Did that mean there was no longer an ongoing case before the U.S. Supreme Court?
The chief justice’s majority opinion said the case was not moot. In part, that’s because the 2023 state supreme court decision didn’t change that court’s position on the federal question before the U.S. Supreme Court. In the original 2022 decision and in the 2023 decision overruling it, the North Carolina Supreme Court was addressing whether the North Carolina legislature had violated the state constitution. Whether state supreme courts have the power to do that was the question before the U.S. Supreme Court.
(There were also other reasons the majority gave for not considering the case moot, having to do with the details of the case’s history in the state courts.)

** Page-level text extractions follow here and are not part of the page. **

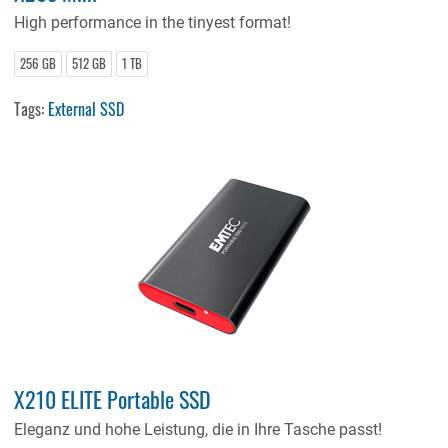
High performance in the tinyest format!
256 GB
512 GB
1 TB
Tags:
External SSD
X210 ELITE Portable SSD
Eleganz und hohe Leistung, die in Ihre Tasche passt!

What did the dissenting justices say?
Justice Thomas, joined by Alito and Gorsuch, would have dismissed the case as moot. Thomas and Gorsuch also made clear that on the merits, they agreed with some version of the “independent state legislature theory.” For them, governors can veto bills on federal elections because the governor’s signature or veto is part of the basic legislative process. In contrast, a lawsuit challenging such a bill is not part of the basic legislative process. Therefore, in their opinion, letting a state court decision have the final word violates the Election Clause.
Fortunately, this dangerous opinion did not carry the day.
What does the ruling mean for the future?
The repudiation of the “independent state legislature theory” is a great victory for the American people. At the same time, the majority opinion included a section that might leave room for trouble in the future.
The Court stated that state courts don’t have “free rein” when interpreting their state constitutions in cases involving federal elections. Federal judges must give significant deference to the state courts in this area. However:
state courts may not transgress the ordinary bounds of judicial review such that they arrogate to themselves the power vested in state legislatures to regulate federal elections.
In one sense, that’s not at all controversial: State constitutions still have to be consistent with the U.S. Constitution, including the Election Clause’s provision that state legislatures set the rules for federal elections in their states. At the same time, it is not hard to imagine far-right judges inaccurately claiming that a state court has “arrogated” the legislature’s role. How federal judges should make that call is a question left for a future case.
As Election Law Blog’s Richard Hasen wrote in Slate, “Chief Justice John Roberts drove a hard bargain.”
Moore v. Harper was a thorough repudiation of an effort to empower partisan power grabs by state legislatures. People retain their ability to challenge partisan gerrymandering of congressional districts based on their own state constitutions. State legislatures are not free to ignore state constitutional protections for the right to vote.
At the same time, this is still a dangerous right-wing Court. The majority has issued decisions that have greatly damaged our democracy, and it will likely continue to do so. While Moore v. Harper is a great victory, it also shows how low our expectations are with the current majority. Rejection of an extreme fringe theory that would imperil democracy should be a given, not a cause for a surprised sigh of relief.